Another wow dish.
Ingredients
- 1kg pork belly
- 1 tblsp coriander seeds
- Salt and pepper
- 2 tblsp olive oil
- For the Celeriac and Apple Coleslaw:
- ½ head celeriac, peeled
- 1 Granny Smith apple
- 1 lemon
- 4 tblsp natural yoghurt
- For the Roasted Sweet Potatoes:
- 4 large sweet potatoes, peeled and cut into wedges
- 4 cloves of garlic, chopped
- 4 sprigs of rosemary, chopped
- 1 tblsp olive oil
- 200g sprouting broccoli
Method
- Preheat oven to 220°C.
- Score the skin on the pork belly with a sharp knife. This will help the crackling to crisp.
- Crush the coriander seeds with the back of a chopping knife and rub into the pork belly, along with some salt, pepper and olive oil.
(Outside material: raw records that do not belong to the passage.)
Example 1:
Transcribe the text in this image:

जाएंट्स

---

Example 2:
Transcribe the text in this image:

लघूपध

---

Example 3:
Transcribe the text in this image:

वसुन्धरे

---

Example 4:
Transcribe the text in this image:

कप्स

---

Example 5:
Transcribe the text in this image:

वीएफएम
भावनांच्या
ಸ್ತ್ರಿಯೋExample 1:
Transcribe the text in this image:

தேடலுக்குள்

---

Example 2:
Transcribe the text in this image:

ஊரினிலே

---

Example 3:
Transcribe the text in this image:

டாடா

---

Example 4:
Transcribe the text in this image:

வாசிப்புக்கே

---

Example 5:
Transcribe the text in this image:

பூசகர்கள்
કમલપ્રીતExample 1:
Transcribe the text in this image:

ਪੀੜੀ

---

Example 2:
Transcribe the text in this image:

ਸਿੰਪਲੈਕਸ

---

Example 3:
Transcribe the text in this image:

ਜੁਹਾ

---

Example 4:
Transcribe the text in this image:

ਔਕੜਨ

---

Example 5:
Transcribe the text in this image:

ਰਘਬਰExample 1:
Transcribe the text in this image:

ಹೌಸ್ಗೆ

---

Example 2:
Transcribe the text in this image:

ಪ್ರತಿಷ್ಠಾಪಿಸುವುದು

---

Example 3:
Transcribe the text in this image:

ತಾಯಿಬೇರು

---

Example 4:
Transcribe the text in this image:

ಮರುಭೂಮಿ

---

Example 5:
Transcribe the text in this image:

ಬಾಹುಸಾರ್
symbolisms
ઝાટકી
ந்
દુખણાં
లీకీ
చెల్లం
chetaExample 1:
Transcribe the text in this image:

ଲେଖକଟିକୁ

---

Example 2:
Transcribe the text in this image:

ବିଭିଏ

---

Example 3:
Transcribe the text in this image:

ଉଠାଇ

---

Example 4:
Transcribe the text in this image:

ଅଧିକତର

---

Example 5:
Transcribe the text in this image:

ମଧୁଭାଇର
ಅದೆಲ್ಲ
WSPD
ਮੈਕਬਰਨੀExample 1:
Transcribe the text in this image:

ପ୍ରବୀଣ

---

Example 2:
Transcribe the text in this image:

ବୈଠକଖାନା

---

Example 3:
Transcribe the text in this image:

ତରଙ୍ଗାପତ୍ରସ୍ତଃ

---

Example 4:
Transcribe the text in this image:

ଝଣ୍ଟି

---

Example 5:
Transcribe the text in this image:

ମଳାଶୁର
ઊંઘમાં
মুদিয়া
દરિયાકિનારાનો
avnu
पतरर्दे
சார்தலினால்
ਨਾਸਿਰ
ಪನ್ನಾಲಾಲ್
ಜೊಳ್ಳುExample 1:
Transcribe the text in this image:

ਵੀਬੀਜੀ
- Place the pork belly into a roasting tray. Add a cup of water which will help the pork to stay moist.
- Place the pork in the preheated oven to roast. After 10 minutes reduce the heat down to 160°C and continue to roast for a further 3 hours.
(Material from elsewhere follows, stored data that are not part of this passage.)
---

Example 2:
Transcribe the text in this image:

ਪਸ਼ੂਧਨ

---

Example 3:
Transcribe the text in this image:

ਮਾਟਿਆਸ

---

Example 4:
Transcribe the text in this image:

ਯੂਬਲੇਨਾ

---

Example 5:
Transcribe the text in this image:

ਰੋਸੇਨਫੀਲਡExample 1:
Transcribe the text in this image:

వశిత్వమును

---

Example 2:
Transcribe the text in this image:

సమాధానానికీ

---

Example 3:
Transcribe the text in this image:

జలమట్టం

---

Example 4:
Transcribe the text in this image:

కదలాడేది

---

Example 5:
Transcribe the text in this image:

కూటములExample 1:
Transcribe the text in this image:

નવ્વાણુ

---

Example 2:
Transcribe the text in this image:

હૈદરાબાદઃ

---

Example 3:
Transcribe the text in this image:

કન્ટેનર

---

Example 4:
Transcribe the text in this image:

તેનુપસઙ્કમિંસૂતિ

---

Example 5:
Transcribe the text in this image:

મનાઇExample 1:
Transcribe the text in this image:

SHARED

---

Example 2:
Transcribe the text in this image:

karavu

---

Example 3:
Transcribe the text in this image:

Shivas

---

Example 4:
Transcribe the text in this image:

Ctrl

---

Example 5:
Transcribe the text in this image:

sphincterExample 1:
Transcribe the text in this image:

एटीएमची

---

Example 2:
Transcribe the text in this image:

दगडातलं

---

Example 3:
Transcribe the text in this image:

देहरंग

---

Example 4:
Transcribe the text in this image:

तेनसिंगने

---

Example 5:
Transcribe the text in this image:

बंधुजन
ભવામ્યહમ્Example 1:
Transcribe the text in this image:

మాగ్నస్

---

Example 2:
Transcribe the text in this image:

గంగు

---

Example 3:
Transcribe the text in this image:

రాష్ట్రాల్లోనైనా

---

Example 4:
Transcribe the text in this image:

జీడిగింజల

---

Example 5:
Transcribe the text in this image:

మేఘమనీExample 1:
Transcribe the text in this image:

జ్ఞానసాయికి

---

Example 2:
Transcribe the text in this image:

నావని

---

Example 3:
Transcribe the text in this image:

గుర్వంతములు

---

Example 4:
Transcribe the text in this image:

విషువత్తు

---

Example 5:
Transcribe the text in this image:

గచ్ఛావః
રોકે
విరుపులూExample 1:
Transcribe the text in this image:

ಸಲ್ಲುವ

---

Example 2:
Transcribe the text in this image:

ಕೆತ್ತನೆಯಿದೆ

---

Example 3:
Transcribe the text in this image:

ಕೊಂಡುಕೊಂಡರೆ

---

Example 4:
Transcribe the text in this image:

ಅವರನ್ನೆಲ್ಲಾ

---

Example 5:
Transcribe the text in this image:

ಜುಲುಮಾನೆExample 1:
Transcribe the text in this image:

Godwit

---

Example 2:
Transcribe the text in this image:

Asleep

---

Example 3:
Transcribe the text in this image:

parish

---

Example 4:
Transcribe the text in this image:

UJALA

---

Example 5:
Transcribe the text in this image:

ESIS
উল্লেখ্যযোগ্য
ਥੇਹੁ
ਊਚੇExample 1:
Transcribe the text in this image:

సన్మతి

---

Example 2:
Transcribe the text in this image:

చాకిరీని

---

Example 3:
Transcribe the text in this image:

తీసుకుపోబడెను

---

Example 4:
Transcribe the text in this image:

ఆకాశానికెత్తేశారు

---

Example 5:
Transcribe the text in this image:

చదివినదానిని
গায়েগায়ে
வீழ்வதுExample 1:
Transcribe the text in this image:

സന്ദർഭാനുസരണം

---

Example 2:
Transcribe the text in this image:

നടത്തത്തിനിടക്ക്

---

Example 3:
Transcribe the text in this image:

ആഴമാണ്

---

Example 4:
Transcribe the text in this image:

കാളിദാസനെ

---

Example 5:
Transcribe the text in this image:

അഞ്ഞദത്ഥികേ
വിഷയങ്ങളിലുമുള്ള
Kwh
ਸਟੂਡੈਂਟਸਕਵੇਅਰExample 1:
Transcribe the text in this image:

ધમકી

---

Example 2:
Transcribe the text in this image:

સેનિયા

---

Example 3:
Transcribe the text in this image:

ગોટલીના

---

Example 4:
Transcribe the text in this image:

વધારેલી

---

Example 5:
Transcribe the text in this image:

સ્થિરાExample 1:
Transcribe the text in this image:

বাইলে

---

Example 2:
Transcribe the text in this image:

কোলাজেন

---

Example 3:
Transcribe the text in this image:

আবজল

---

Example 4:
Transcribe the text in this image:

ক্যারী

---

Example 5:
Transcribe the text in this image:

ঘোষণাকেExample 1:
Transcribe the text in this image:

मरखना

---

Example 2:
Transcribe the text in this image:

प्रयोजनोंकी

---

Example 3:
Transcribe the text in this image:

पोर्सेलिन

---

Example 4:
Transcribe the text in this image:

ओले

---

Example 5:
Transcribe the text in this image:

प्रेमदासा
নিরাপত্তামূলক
- In a bowl, mix together the sweet potatoes, chopped garlic and rosemary, salt, pepper and olive oil. Place on a roasting tray and cook in the same oven as the pork belly for the final hour of roasting time.
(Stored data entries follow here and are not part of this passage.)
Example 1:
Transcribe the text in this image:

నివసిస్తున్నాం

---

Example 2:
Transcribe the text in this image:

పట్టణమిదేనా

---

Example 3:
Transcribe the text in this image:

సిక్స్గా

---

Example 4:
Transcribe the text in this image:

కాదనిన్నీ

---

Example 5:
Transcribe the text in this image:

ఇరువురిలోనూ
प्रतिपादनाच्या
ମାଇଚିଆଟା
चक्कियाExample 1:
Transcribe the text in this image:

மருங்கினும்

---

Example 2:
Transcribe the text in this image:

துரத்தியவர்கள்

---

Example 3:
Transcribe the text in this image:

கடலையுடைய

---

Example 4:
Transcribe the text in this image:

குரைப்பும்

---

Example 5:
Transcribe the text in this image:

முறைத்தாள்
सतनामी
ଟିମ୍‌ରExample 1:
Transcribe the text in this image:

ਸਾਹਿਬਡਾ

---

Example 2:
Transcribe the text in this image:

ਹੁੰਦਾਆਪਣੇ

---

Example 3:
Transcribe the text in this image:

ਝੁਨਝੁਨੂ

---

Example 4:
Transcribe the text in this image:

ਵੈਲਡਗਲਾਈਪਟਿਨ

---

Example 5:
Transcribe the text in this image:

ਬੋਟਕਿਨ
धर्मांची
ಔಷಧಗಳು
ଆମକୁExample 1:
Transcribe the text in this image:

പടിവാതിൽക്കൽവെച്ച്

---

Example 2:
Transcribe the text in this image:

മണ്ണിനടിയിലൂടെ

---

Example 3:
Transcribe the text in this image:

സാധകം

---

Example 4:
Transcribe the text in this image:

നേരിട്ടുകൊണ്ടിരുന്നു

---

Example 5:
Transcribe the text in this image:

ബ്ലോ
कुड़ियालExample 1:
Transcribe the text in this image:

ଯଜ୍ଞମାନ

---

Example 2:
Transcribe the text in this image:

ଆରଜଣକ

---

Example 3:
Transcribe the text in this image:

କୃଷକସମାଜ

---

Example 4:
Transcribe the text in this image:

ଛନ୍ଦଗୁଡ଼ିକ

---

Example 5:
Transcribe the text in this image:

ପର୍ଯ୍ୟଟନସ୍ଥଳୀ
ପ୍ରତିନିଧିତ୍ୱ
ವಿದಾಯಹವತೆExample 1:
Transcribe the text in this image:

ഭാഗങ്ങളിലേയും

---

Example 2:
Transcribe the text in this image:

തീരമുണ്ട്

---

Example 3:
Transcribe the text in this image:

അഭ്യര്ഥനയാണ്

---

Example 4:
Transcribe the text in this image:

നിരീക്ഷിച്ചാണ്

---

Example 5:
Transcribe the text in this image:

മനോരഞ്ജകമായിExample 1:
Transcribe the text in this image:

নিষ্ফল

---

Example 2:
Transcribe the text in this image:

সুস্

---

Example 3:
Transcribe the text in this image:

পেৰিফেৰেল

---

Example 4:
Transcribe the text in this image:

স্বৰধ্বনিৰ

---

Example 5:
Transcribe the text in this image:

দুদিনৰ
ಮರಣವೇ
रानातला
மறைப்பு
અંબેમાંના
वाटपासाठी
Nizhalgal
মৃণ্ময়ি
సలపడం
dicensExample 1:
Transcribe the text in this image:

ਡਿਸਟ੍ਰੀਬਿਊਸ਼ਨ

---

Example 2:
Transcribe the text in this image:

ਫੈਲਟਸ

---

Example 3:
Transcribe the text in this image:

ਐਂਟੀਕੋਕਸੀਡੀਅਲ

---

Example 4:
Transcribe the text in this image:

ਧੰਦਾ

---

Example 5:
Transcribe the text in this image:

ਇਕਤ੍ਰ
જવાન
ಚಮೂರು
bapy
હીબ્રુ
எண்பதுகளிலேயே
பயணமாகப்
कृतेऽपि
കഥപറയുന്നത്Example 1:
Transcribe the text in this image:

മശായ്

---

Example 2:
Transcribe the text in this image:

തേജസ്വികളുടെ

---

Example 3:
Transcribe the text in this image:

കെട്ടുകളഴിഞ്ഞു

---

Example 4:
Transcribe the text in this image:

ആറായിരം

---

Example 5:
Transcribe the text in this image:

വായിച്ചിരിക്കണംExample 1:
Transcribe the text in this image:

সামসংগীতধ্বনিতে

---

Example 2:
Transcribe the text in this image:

- To make the coleslaw, grate the apple and celeriac into a bowl. Mix in the yoghurt and squeeze in the juice of half a lemon. Set aside
- Once your pork and sweet potatoes are cooked, allow to rest for 5-10 minutes.
- Meanwhile, boil or steam the broccoli for 4-5 minutes. Slice the pork and serve with the sweet potatoes, coleslaw and broccoli.